Ao contrário de outros países ricos, os Estados Unidos têm poucas políticas federais universais para famílias, como licença remunerada ou subsídios para creche. Durante o movimento das mulheres da década de 1970, o país considerou a ideia de que políticas governamentais e empresariais poderiam ajudar os pais a trabalhar e cuidar de suas famílias, como Kirsten Swinth, professora de história na Fordham, escreveu. Mas a era Reagan trouxe uma ideia diferente —que o governo não deveria interferir na vida familiar.

"Isso foi muito convincente —'Eu quero controle sobre como crio meus filhos'", disse Swinth, que estuda a história das mulheres e da economia. "Mas na prática, significava que os sistemas que ajudariam os pais, especialmente à medida que as mulheres entravam no mercado de trabalho, não foram financiados. "Conservadores ainda geralmente preferem que, em vez de programas governamentais financiados pelos contribuintes, pessoas nas comunidades das famílias —parentes, vizinhos, membros da igreja— preencham as lacunas.

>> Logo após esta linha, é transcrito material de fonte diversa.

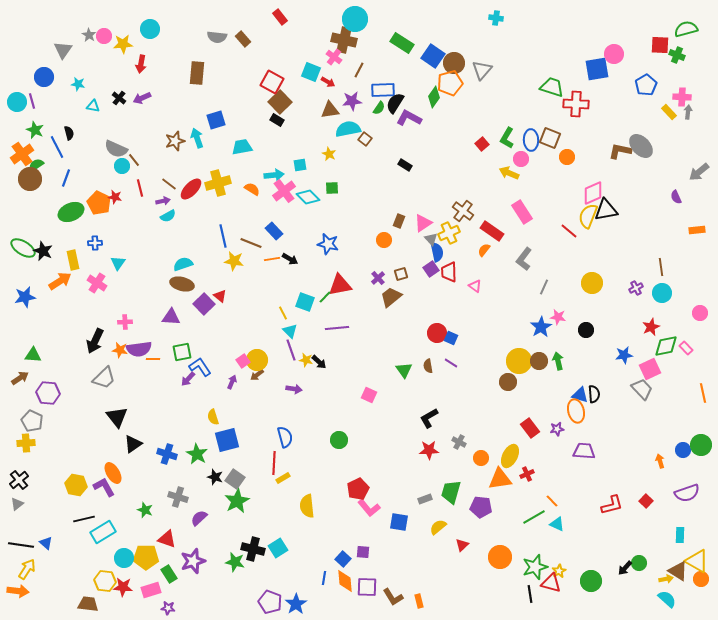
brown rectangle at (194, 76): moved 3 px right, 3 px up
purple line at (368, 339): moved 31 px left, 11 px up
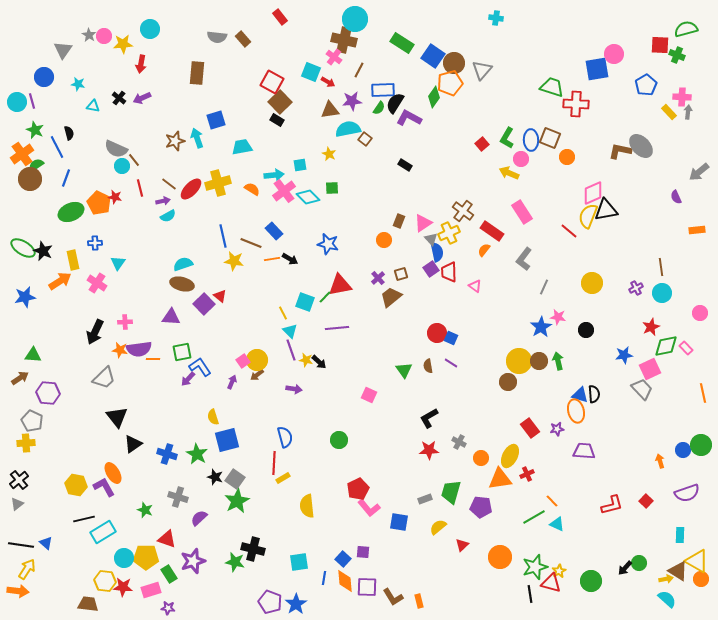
black arrow at (95, 341): moved 9 px up
cyan square at (278, 548): moved 21 px right, 14 px down; rotated 24 degrees clockwise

Mas houve uma queda nas redes comunitárias informais que ajudam a criar crianças. Grande parte da conversa sobre parentalidade nos últimos anos tem sido sobre se a parentalidade intensiva prejudica ou ajuda as crianças. Há receios de que possa ir longe demais, privando as crianças de chances de desenvolver independência e resiliência, embora especialistas em desenvolvimento infantil digam que as crianças geralmente se beneficiam de mais envolvimento dos pais.

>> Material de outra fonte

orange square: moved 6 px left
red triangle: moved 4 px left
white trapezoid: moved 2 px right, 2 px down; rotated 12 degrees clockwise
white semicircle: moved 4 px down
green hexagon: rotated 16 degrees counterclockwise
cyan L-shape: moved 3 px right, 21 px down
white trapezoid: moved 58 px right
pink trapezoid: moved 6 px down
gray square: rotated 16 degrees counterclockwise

Mas o alerta do cirurgião-geral muda o foco para o bem-estar dos pais —o que, por sua vez, afeta a saúde mental das crianças. As demandas crescentes de criar filhos, combinadas com responsabilidades como trabalho remunerado e cuidados com idosos, têm sido à custa da saúde mental, do tempo de lazer, do sono e do tempo sozinho ou com o cônjuge.

"Estamos sobrecarregando os pais com um fardo enorme, em benefício da sociedade, e estamos meio que 'pegando carona' neles", disse Swinth.

O aviso pediu que formuladores de políticas, empregadores e prestadores de cuidados de saúde apoiem melhor os pais, inclusive por meio de políticas familiares como licença remunerada e créditos fiscais para crianças. Essas são ideias que historicamente foram apoiadas pelos democratas, incluindo a vice-presidente Kamala Harris, embora certos republicanos tenham apoiado algumas delas. Donald Trump disse que, como presidente, expandiria o crédito fiscal para crianças.

Mas Murthy disse que uma América pró-família também exigiria uma mudança cultural —uma que visse a parentalidade como um bem social e, portanto, responsabilidade de toda a sociedade, tão importante quanto os empregos remunerados. Ele descreveu a parentalidade como "trabalho sagrado".

Isso poderia significar criar os filhos um pouco menos intensivamente, sugeriu ele. Amigos, parentes e programas extracurriculares poderiam ajudar a cuidar das crianças. Os pais devem reservar um tempo para si mesmos, disse ele, para fazer atividades que lhes tragam alegria ou melhorem sua saúde, sem sentir culpa por passar tempo longe dos filhos.

E, ele disse, falar mais abertamente sobre as demandas da parentalidade poderia eventualmente mudar as expectativas culturais sobre se todo esse tempo e dinheiro são necessários para que as crianças tenham sucesso.